Oh yeah. Did I mention I had tea earlier today? Yeah. I'm going to forgo the tea Sunday morning in the hopes that the normal morning sluggishness will slow me down. Or at least counteract the nerves a bit.

At least my speech is shortish. Too bad I'm the first speaker.

Anyway.


I had a very odd dream the other day of an AU Potterverse. James survived, as did Harry, but James was completely corrupt. It was very dark. I don't know what happened to Lily... she never appeared in the dream. All I know was that Harry was not a good guy. He was also not the one with the task of saving the Wizarding world. I'm not even sure he was living in the Wizarding world, seeing as their manor had human servants.
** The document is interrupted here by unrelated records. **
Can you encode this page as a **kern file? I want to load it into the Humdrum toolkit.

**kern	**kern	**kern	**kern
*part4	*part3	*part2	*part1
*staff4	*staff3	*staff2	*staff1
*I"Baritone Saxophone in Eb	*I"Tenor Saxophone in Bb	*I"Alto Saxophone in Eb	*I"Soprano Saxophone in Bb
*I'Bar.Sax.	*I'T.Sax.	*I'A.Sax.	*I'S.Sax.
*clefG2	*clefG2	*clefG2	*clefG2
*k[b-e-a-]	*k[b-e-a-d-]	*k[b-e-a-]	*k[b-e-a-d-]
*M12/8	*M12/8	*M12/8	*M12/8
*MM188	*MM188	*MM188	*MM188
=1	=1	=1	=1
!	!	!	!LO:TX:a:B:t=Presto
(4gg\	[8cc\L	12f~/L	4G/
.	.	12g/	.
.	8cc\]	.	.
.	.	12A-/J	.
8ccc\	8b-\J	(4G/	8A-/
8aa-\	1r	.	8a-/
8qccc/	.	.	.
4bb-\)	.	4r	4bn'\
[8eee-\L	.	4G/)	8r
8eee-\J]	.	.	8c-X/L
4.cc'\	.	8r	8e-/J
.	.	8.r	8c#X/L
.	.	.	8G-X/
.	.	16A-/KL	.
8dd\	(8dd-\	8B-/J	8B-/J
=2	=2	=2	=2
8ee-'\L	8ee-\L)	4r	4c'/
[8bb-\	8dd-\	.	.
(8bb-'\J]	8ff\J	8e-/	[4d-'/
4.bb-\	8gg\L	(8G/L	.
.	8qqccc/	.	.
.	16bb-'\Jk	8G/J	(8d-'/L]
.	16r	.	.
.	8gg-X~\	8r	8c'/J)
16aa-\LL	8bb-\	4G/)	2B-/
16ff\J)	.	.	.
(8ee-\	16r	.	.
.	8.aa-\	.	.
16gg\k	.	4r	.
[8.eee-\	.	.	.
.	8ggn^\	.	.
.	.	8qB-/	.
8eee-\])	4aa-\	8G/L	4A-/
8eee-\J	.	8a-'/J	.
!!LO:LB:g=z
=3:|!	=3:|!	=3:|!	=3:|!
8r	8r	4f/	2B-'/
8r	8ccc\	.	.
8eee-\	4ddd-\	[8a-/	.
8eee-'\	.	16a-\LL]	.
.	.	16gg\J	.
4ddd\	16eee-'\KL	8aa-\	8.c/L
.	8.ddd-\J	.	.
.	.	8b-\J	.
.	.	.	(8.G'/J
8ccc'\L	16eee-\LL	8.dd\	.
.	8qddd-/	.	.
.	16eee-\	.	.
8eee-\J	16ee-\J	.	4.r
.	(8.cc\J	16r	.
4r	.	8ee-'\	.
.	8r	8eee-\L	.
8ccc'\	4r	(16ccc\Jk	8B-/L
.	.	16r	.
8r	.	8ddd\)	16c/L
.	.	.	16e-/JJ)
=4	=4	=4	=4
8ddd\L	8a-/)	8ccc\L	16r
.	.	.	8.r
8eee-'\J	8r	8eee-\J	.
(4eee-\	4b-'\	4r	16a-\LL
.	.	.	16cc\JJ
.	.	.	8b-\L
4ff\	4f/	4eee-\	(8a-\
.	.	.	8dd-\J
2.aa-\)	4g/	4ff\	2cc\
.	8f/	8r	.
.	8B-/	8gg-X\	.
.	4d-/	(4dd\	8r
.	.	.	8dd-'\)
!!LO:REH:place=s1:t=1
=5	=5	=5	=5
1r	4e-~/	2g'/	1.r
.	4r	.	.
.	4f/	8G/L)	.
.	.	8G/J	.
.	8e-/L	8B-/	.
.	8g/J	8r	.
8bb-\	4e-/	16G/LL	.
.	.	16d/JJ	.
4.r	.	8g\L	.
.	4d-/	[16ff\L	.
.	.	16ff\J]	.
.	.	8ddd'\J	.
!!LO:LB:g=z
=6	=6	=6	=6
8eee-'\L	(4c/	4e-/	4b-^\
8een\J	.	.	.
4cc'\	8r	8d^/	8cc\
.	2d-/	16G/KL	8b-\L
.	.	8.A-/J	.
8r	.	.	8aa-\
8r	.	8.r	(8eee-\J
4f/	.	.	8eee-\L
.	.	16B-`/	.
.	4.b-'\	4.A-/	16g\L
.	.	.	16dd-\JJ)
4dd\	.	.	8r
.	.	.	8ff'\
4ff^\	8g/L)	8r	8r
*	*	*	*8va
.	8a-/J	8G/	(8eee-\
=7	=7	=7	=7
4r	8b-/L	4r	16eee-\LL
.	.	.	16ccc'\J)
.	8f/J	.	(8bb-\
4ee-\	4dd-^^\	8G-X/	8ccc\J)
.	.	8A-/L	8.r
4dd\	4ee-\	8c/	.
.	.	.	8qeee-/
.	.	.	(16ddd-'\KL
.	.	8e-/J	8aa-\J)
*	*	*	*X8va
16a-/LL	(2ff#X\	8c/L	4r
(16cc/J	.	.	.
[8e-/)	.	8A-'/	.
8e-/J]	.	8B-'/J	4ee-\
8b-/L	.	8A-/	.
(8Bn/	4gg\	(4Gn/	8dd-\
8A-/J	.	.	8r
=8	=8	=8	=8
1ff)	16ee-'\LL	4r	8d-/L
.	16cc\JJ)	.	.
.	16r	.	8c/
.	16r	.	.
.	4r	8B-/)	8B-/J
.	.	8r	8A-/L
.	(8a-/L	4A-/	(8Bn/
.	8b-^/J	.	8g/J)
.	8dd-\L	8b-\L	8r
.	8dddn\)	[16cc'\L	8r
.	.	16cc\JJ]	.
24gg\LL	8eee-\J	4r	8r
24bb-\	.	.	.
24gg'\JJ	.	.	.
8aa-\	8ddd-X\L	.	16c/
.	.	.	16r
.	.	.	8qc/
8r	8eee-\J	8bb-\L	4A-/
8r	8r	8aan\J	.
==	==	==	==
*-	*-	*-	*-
Or at least one.

I kind of want to go back to that dream to find out where it would have gone after such a dark beginning. Would it have lightened up? Would any of the familiar characters come into play (I'm not sure that Hermione wasn't the maid...)? If Harry wasn't the savior, was Neville? Did Neville survive? Was there a battle at all, or was it just a slow, pernicious slide into a dark age?

And how was James corrupted?

And was there any chance of redemption?

Anyway, that's the stuff that's filling my head at the moment. Hopefully the hydrocortizone cream will kill off one of those concerns very soon (can't use benadryl cream as it puts me to sleep as effectively as the pill does), and I can concentrate on either practicing some more or maybe writing.

Date: 2009-02-06 02:14 am (UTC)
ext_92458: (Default)
From: [identity profile] camillo1978.livejournal.com
Dreaming about James? Ack!

It's way better speaking first. The longer you sit and listen to other people, the more nervous you get.

You'll be fab! Just remember to breath!

Date: 2009-02-06 07:59 am (UTC)
From: [identity profile] shiv5468.livejournal.com
Oh that sounds interesting... perhaps Snapey was the one to do the corrupting, so he could have Lily?

Good luck

Date: 2009-02-06 03:02 pm (UTC)
ext_76688: (Default)
From: [identity profile] septentrion1970.livejournal.com
Just stick to your speech, concentrate on it and it should be fine. At least, that's what I do when I feel nervous.